Un ‘Contrat / Cahier des charges de prestation de services – Pour les opérations par démarchage ou prospection visant à la promotion des médicaments’ – signé le 22 décembre 2021 mais cette fois entre Chaix & du Marais (et non plus en sa simple ‘présence') et International Drug Development d’une part et, d’autre part, Pharmafield, dont l’article II stipule :
qu’il est conclu ‘pour la période du 1er septembre 2021 au 31 août 2022' et que, ‘Dans le cas où International Drug Development décide de reconduire un cycle de Promotion avec le Prestataire, un nouveau contrat /cahier de charges ou un avenant devra être conclu entre International Drug Development, Chaix & du Marais et le Prestataire (…).'
De l’examen de ces contrats – dont le tribunal relève que s’ils portent tous sur des prestations relatives à la promotion d’un même produit auprès de professionnels de santé – ce qui n’est pas contesté -, ils sont tous signés par les mêmes parties mais pour Chaix & du Marais pas chaque fois en la même qualité – il s’établit :
que le contrat au cœur du litige ne saurait être directement le premier signé le 21 septembre 2021 puisque le deuxième, signé le 21 décembre 2021, stipule expressément qu’il annule et remplace ce premier ;
que ce deuxième contrat est conclu pour une durée d’une année à compter du 1er janvier 2022 pour prendre fin, sauf tacite reconduction, le 31 décembre 2022 ; que le troisième ‘Contrat / Cahier des charges de prestation de services’ est conclu à effet du 1er septembre 2021 pour expirer le 31 août 2022 et non le 31 décembre 2022, comme le deuxième.

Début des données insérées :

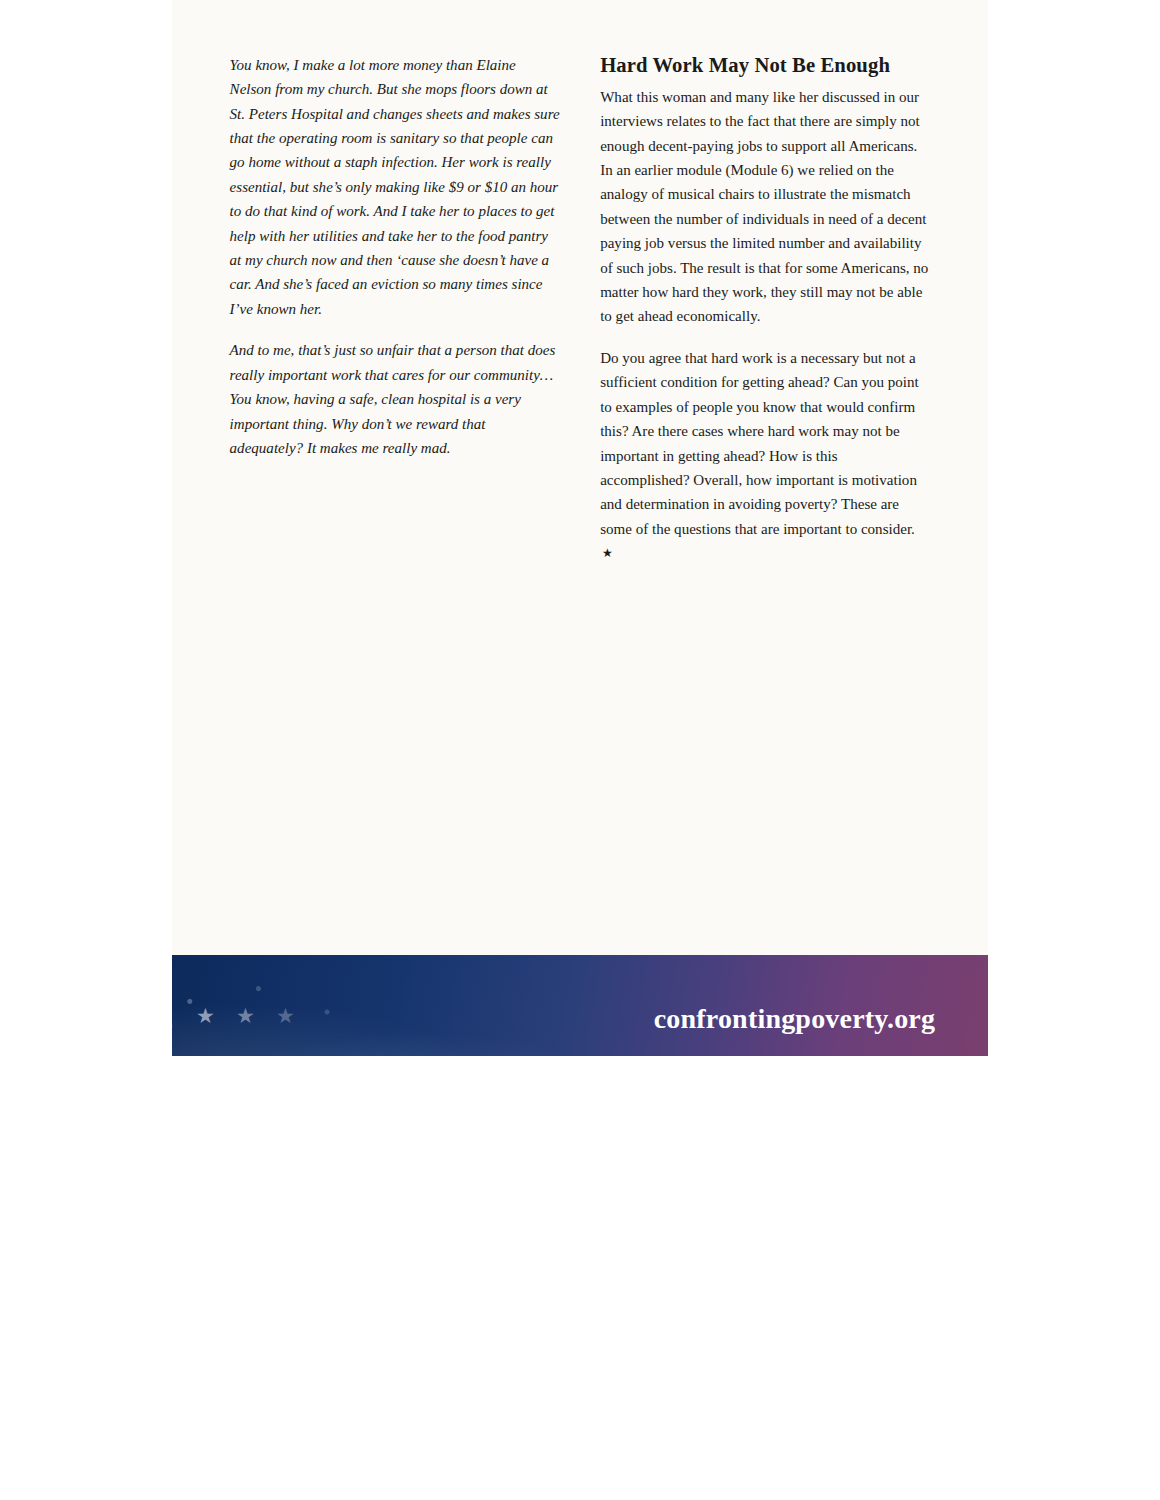You know, I make a lot more money than Elaine Nelson from my church. But she mops floors down at St. Peters Hospital and changes sheets and makes sure that the operating room is sanitary so that people can go home without a staph infection. Her work is really essential, but she’s only making like $9 or $10 an hour to do that kind of work. And I take her to places to get help with her utilities and take her to the food pantry at my church now and then ‘cause she doesn’t have a car. And she’s faced an eviction so many times since I’ve known her.
And to me, that’s just so unfair that a person that does really important work that cares for our community… You know, having a safe, clean hospital is a very important thing. Why don’t we reward that adequately? It makes me really mad.
Hard Work May Not Be Enough
What this woman and many like her discussed in our interviews relates to the fact that there are simply not enough decent-paying jobs to support all Americans. In an earlier module (Module 6) we relied on the analogy of musical chairs to illustrate the mismatch between the number of individuals in need of a decent paying job versus the limited number and availability of such jobs. The result is that for some Americans, no matter how hard they work, they still may not be able to get ahead economically.
Do you agree that hard work is a necessary but not a sufficient condition for getting ahead? Can you point to examples of people you know that would confirm this? Are there cases where hard work may not be important in getting ahead? How is this accomplished? Overall, how important is motivation and determination in avoiding poverty? These are some of the questions that are important to consider. ★
★★★
confrontingpoverty.org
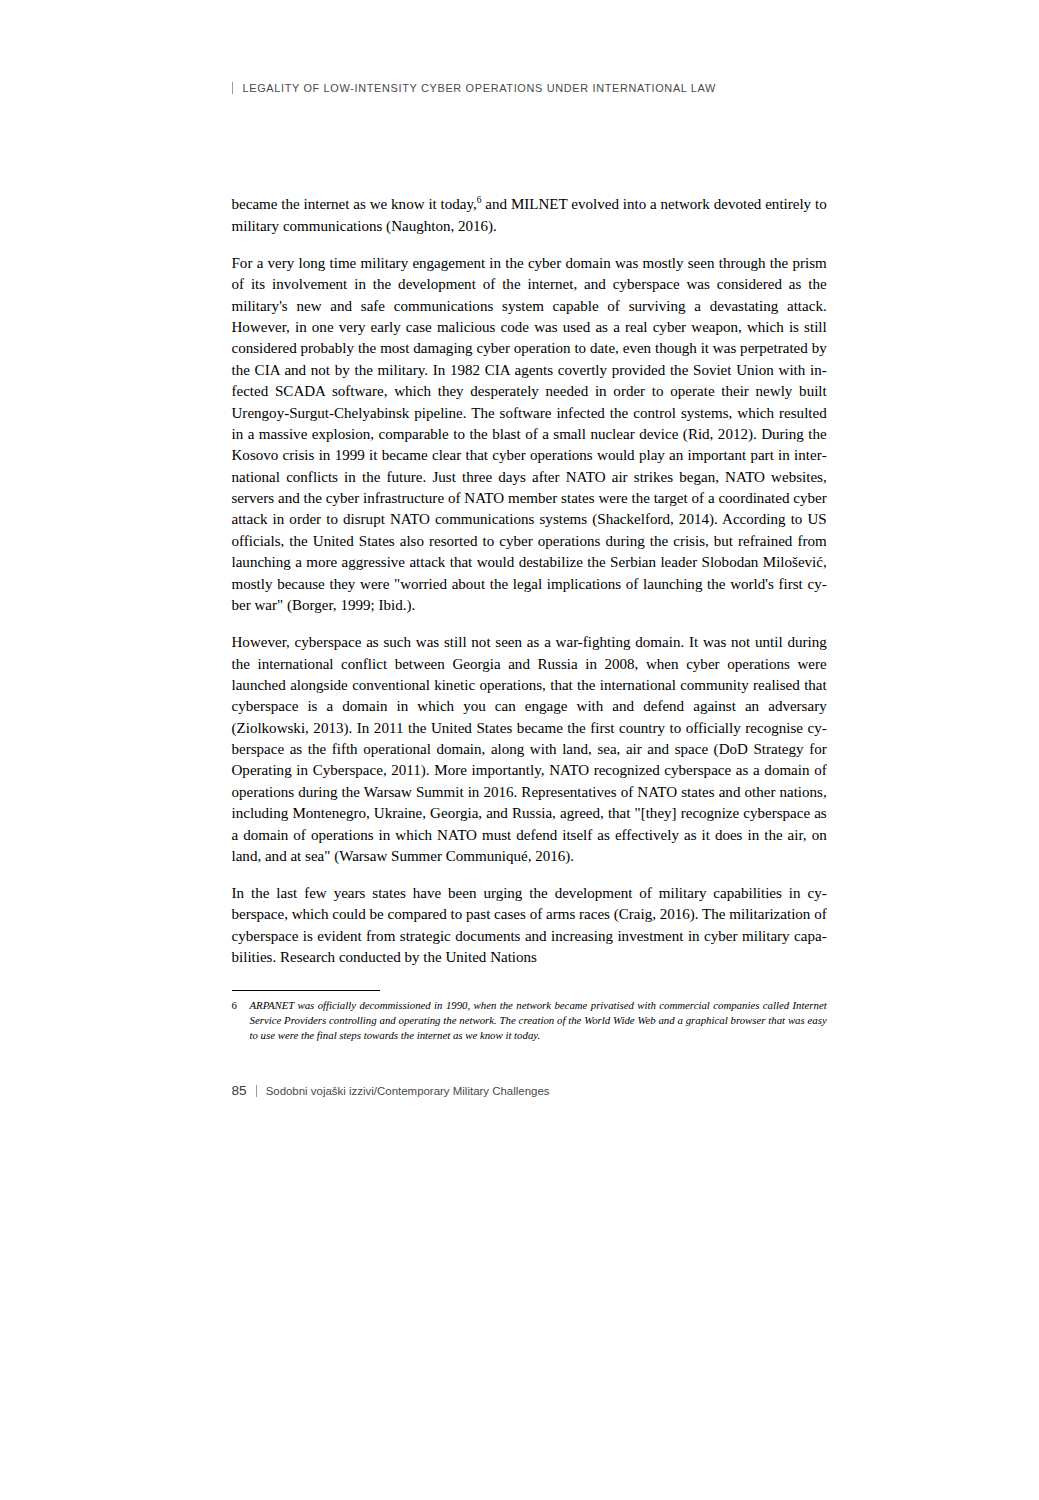Legality of low-intensity cyber operations under international law
became the internet as we know it today,6 and MILNET evolved into a network devoted entirely to military communications (Naughton, 2016).
For a very long time military engagement in the cyber domain was mostly seen through the prism of its involvement in the development of the internet, and cyberspace was considered as the military's new and safe communications system capable of surviving a devastating attack. However, in one very early case malicious code was used as a real cyber weapon, which is still considered probably the most damaging cyber operation to date, even though it was perpetrated by the CIA and not by the military. In 1982 CIA agents covertly provided the Soviet Union with infected SCADA software, which they desperately needed in order to operate their newly built Urengoy-Surgut-Chelyabinsk pipeline. The software infected the control systems, which resulted in a massive explosion, comparable to the blast of a small nuclear device (Rid, 2012). During the Kosovo crisis in 1999 it became clear that cyber operations would play an important part in international conflicts in the future. Just three days after NATO air strikes began, NATO websites, servers and the cyber infrastructure of NATO member states were the target of a coordinated cyber attack in order to disrupt NATO communications systems (Shackelford, 2014). According to US officials, the United States also resorted to cyber operations during the crisis, but refrained from launching a more aggressive attack that would destabilize the Serbian leader Slobodan Milošević, mostly because they were "worried about the legal implications of launching the world's first cyber war" (Borger, 1999; Ibid.).
However, cyberspace as such was still not seen as a war-fighting domain. It was not until during the international conflict between Georgia and Russia in 2008, when cyber operations were launched alongside conventional kinetic operations, that the international community realised that cyberspace is a domain in which you can engage with and defend against an adversary (Ziolkowski, 2013). In 2011 the United States became the first country to officially recognise cyberspace as the fifth operational domain, along with land, sea, air and space (DoD Strategy for Operating in Cyberspace, 2011). More importantly, NATO recognized cyberspace as a domain of operations during the Warsaw Summit in 2016. Representatives of NATO states and other nations, including Montenegro, Ukraine, Georgia, and Russia, agreed, that "[they] recognize cyberspace as a domain of operations in which NATO must defend itself as effectively as it does in the air, on land, and at sea" (Warsaw Summer Communiqué, 2016).
In the last few years states have been urging the development of military capabilities in cyberspace, which could be compared to past cases of arms races (Craig, 2016). The militarization of cyberspace is evident from strategic documents and increasing investment in cyber military capabilities. Research conducted by the United Nations
6 ARPANET was officially decommissioned in 1990, when the network became privatised with commercial companies called Internet Service Providers controlling and operating the network. The creation of the World Wide Web and a graphical browser that was easy to use were the final steps towards the internet as we know it today.
85 Sodobni vojaški izzivi/Contemporary Military Challenges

International Drug Development soutient que c’est par référence au deuxième contrat, à lire à la lumière du troisième, qu’il y a lieu d’apprécier les défaillances qu’elle reproche à Pharmafield dans l’exécution de ses obligations à son égard.
Pharmafield s’oppose à cette position, soutenant pour sa part que le troisième contrat n’avait pour objet que de préciser les prestations attendues d’elle au titre du premier contrat signé le 7 septembre 2021 avec effet rétroactif au 1er septembre précédent, que ces deux contrats étaient conclus pour des périodes identiques entre le 1er septembre 2021 et la 31 août 2022 ; et que le premier contrat ayant été purement et simplement annulé et remplacé par le deuxième, le troisième l’a en conséquence également été ; qu’il s’ensuit que International Drug Development ne peut se fonder sur les prestations définies par le troisième pour soutenir qu’elle n’aurait pas exécuté ses prestations.
Lors de son audience du 17 décembre 2024, le juge chargé d’instruire l’affaire s’est étonné que le troisième contrat ait été signé – Chaix & du Marais y apparaissant désormais en qualité de partie – alors que les trois contrats avaient un objet identique, sinon similaire et, surtout, qu’il ait été signé le lendemain du deuxième dans lequel aucune référence n’est faite à ce troisième.
Le juge a demandé aux parties qu’elles lui fournissent des explications ou justifications sur les raisons de cette situation.
Aucune explication ou justification pertinente, sinon même satisfaisante, n’a alors pu être fournie au juge par les parties présentes, Pharmafield faisant toutefois remarquer qu’en bas de première page du troisième contrat figure une mention indiquant une date d’édition remontant au mois de juin 2021.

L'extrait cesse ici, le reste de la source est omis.